▶ **TASK REQUIREMENTS**:
[a] Write out the REX prefix commit text verbatim, from "- Convert recipes" to "the REX prefix.".
[b] Extend the REX prefix commit text, picking up directly after its final line.

▶ **EXCERPT**:
Infer REX prefix for SIMD operations; fixes #1127

- Convert recipes to have necessary size calculator - Add a missing binemit function, `put_dynrexmp3` - Modify the meta-encodings of x86 SIMD instructions to use `infer_rex()`, mostly through the `enc_both_inferred()` helper - Fix up tests that previously always emitted a REX prefix
2020-03-16 18:22:21 -07:00
parent 381d43e40e
commit 0d63bd12d8
7 changed files with 257 additions and 185 deletions
--- a/cranelift/codegen/meta/src/isa/x86/encodings.rs
+++ b/cranelift/codegen/meta/src/isa/x86/encodings.rs
@@ -312,6 +312,23 @@ impl PerCpuModeEncodings {
        self.enc_x86_64_instp(inst, template, instp);
    }

+    /// Add two encodings for `inst`:
+    /// - X86_32, dynamically infer the REX prefix.

▶ **RECORDS SUPPLIED**:

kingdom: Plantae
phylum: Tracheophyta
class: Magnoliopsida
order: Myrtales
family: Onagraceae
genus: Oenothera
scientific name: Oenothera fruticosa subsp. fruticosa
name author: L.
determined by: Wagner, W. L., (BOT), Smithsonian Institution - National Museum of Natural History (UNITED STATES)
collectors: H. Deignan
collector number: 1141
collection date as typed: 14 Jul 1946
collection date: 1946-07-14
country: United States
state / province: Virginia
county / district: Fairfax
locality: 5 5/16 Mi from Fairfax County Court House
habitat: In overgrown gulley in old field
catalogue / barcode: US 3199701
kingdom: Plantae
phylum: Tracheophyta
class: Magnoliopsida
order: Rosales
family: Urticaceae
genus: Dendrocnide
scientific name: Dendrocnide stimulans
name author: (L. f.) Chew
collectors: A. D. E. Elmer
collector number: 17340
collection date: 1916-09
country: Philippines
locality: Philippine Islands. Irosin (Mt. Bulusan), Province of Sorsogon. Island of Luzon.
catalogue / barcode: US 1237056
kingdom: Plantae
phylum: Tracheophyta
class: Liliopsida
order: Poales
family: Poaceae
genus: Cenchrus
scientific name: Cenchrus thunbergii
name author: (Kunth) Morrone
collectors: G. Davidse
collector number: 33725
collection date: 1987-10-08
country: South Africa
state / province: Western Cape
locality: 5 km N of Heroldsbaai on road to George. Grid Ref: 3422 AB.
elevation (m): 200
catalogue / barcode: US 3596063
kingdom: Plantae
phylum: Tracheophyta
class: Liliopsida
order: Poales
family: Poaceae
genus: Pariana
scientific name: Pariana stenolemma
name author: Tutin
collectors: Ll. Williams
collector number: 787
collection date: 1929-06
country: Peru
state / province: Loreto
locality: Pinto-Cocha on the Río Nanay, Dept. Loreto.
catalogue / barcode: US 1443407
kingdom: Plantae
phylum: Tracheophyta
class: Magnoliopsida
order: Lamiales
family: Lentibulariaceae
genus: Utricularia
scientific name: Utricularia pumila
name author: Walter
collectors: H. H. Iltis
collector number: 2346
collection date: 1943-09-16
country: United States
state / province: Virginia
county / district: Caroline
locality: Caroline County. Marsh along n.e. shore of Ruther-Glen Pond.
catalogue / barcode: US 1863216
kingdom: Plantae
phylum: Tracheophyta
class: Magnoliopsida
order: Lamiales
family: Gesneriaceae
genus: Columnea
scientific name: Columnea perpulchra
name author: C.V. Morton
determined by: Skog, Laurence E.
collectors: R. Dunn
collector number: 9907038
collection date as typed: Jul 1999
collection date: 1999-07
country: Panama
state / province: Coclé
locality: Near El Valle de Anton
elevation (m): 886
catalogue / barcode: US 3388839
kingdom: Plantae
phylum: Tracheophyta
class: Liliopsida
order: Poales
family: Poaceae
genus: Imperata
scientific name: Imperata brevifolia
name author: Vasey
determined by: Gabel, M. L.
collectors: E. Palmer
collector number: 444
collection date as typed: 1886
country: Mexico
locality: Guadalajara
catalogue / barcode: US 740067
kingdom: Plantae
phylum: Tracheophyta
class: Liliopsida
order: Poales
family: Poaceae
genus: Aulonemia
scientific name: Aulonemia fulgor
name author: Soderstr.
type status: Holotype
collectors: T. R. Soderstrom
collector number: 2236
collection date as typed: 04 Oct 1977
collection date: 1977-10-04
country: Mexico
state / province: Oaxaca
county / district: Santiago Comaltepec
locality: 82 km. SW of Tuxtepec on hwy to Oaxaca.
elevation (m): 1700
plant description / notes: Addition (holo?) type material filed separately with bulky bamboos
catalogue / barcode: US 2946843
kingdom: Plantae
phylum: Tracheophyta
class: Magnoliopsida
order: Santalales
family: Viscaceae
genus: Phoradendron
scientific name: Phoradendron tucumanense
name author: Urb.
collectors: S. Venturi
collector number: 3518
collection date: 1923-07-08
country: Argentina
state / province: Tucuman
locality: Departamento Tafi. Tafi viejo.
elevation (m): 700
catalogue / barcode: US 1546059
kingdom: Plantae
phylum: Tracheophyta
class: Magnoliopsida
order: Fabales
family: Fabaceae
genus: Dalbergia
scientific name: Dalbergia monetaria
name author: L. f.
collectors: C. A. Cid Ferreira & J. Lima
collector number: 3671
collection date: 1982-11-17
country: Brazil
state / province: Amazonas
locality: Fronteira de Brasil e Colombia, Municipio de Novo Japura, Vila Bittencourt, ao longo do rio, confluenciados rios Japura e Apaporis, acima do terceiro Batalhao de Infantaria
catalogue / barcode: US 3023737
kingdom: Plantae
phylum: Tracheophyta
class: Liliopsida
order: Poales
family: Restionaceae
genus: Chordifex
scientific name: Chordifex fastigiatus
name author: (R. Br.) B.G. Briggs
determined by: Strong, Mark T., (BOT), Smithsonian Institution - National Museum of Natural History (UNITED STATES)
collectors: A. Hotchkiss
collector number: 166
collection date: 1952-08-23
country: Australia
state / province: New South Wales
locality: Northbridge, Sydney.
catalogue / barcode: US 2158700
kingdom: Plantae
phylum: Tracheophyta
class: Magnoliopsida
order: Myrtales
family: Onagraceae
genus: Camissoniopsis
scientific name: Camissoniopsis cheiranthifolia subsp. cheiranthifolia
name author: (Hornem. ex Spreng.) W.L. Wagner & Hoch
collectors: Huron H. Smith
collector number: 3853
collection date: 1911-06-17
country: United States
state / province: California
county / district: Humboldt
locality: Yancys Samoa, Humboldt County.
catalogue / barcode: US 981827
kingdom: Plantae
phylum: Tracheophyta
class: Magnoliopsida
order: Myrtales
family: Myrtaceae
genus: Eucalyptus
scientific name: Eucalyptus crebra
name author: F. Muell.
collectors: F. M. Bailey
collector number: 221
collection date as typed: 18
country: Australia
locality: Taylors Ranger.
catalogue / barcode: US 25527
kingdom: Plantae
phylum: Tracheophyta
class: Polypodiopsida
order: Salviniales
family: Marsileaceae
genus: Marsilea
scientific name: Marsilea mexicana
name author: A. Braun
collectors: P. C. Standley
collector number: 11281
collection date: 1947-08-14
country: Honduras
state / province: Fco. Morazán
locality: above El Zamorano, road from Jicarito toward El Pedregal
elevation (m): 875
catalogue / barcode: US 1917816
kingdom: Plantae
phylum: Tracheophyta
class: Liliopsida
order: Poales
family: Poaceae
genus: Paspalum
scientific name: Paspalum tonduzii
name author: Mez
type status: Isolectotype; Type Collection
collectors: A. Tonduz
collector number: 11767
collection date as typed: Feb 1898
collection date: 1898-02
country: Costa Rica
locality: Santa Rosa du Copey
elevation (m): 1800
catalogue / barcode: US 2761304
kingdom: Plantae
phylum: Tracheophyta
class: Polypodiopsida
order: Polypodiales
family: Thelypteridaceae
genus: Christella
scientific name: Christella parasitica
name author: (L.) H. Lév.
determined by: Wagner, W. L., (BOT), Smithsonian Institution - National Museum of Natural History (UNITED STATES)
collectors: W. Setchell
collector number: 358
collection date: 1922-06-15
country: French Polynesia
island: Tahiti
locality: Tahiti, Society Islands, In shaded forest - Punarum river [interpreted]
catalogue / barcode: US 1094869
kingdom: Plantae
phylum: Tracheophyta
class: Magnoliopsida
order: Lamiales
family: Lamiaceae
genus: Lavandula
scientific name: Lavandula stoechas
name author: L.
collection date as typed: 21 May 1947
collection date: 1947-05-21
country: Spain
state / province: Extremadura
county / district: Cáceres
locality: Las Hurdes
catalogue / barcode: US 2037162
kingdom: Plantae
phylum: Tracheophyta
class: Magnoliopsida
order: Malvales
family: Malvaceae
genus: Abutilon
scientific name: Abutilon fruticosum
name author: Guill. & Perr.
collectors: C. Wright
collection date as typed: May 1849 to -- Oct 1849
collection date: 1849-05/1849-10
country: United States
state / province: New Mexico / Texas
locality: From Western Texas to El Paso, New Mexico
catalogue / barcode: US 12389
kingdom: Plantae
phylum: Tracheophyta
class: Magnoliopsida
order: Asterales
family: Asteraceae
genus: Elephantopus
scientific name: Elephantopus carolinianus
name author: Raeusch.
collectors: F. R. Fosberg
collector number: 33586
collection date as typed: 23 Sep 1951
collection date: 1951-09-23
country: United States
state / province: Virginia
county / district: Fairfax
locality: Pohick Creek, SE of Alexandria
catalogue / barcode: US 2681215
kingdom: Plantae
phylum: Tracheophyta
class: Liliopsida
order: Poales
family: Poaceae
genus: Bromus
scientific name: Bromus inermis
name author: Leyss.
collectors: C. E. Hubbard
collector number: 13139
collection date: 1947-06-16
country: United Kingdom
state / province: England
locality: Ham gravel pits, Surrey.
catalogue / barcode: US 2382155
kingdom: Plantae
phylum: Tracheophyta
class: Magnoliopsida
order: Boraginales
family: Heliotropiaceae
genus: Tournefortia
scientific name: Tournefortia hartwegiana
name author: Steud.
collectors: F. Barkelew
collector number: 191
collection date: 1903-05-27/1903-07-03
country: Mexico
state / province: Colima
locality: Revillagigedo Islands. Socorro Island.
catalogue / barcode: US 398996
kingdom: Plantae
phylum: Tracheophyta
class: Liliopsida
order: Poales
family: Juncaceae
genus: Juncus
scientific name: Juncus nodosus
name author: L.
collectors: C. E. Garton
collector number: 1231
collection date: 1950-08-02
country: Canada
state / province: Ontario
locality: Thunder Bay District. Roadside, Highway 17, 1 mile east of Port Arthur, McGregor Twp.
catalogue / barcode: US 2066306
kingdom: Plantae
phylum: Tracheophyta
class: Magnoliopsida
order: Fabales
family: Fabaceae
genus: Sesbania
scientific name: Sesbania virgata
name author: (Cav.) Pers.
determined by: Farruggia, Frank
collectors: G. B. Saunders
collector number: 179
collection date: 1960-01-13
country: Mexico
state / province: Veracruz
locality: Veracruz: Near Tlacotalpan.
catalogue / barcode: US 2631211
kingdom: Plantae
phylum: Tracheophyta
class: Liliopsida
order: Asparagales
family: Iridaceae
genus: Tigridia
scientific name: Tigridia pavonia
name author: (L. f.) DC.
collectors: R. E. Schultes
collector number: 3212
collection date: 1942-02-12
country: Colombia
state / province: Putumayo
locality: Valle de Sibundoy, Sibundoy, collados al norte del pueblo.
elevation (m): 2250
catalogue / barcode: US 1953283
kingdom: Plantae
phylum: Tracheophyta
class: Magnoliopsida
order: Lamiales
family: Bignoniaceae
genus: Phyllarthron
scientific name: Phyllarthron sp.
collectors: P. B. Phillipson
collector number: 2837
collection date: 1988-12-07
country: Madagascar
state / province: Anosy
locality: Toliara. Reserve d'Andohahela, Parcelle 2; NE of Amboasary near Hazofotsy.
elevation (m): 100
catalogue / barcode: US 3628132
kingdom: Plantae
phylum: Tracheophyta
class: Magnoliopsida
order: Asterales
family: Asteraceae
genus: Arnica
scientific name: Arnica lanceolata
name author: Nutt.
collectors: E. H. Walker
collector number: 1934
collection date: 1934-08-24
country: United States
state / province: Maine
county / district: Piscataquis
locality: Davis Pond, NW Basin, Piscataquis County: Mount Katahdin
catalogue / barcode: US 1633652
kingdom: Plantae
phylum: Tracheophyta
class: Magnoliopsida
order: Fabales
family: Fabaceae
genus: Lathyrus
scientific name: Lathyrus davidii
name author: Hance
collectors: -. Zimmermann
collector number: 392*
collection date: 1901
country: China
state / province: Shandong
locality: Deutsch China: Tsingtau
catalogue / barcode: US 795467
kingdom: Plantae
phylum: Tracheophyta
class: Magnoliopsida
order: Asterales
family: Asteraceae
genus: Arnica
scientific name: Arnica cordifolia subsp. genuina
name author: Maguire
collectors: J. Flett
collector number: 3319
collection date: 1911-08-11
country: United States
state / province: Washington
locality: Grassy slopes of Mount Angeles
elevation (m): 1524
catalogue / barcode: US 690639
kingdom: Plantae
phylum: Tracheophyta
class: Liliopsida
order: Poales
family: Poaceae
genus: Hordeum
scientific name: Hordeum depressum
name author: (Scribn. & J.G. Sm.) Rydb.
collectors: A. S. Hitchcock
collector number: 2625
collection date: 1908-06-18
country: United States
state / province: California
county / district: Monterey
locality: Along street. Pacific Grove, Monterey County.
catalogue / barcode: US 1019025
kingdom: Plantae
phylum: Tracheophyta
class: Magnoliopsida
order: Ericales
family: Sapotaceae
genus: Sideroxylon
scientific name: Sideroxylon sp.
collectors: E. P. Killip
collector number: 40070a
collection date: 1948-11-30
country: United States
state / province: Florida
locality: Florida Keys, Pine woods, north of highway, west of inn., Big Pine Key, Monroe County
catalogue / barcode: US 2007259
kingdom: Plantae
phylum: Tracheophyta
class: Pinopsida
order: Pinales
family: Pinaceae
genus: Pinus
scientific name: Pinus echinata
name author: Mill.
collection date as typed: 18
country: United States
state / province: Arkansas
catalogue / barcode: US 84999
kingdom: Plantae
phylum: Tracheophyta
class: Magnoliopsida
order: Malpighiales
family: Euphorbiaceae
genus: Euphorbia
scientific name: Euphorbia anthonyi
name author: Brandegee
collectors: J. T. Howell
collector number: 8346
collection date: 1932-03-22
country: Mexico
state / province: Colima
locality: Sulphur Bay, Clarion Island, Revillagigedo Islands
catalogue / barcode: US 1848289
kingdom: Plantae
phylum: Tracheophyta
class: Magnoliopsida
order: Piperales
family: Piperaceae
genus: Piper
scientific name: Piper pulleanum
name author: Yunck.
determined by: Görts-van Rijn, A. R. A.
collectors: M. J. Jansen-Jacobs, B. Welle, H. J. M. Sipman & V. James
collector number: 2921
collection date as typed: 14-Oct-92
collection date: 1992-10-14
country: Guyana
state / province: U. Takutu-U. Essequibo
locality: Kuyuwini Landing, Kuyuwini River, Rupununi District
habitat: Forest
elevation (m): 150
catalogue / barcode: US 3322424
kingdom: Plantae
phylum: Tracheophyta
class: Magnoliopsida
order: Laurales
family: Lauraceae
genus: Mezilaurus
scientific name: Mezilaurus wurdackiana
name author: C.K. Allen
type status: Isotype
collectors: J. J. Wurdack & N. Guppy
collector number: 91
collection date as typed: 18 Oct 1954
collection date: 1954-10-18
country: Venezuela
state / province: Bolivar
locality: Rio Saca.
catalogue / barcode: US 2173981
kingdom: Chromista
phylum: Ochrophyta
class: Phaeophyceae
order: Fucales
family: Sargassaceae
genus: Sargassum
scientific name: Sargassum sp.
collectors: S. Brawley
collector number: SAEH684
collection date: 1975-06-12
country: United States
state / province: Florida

▶ **PER-TASK ANSWERS**:
[a]
- Convert recipes to have necessary size calculator - Add a missing binemit function, `put_dynrexmp3` - Modify the meta-encodings of x86 SIMD instructions to use `infer_rex()`, mostly through the `enc_both_inferred()` helper - Fix up tests that previously always emitted a REX prefix
2020-03-16 18:22:21 -07:00
parent 381d43e40e
commit 0d63bd12d8
7 changed files with 257 additions and 185 deletions
--- a/cranelift/codegen/meta/src/isa/x86/encodings.rs
+++ b/cranelift/codegen/meta/src/isa/x86/encodings.rs
@@ -312,6 +312,23 @@ impl PerCpuModeEncodings {
        self.enc_x86_64_instp(inst, template, instp);
    }

+    /// Add two encodings for `inst`:
+    /// - X86_32, dynamically infer the REX prefix.

[b]
+    /// - X86_64, dynamically infer the REX prefix.
+    fn enc_both_inferred(&mut self, inst: impl Clone + Into<InstSpec>, template: Template) {
+        self.enc32(inst.clone(), template.infer_rex());
+        self.enc64(inst, template.infer_rex());
+    }
+    fn enc_both_inferred_maybe_isap(
+        &mut self,
+        inst: impl Clone + Into<InstSpec>,
+        template: Template,
+        isap: Option<SettingPredicateNumber>,
+    ) {
+        self.enc32_maybe_isap(inst.clone(), template.infer_rex(), isap);
+        self.enc64_maybe_isap(inst, template.infer_rex(), isap);
+    }
+
    /// Add two encodings for `inst`:
    /// - X86_32
    /// - X86_64 with the REX prefix.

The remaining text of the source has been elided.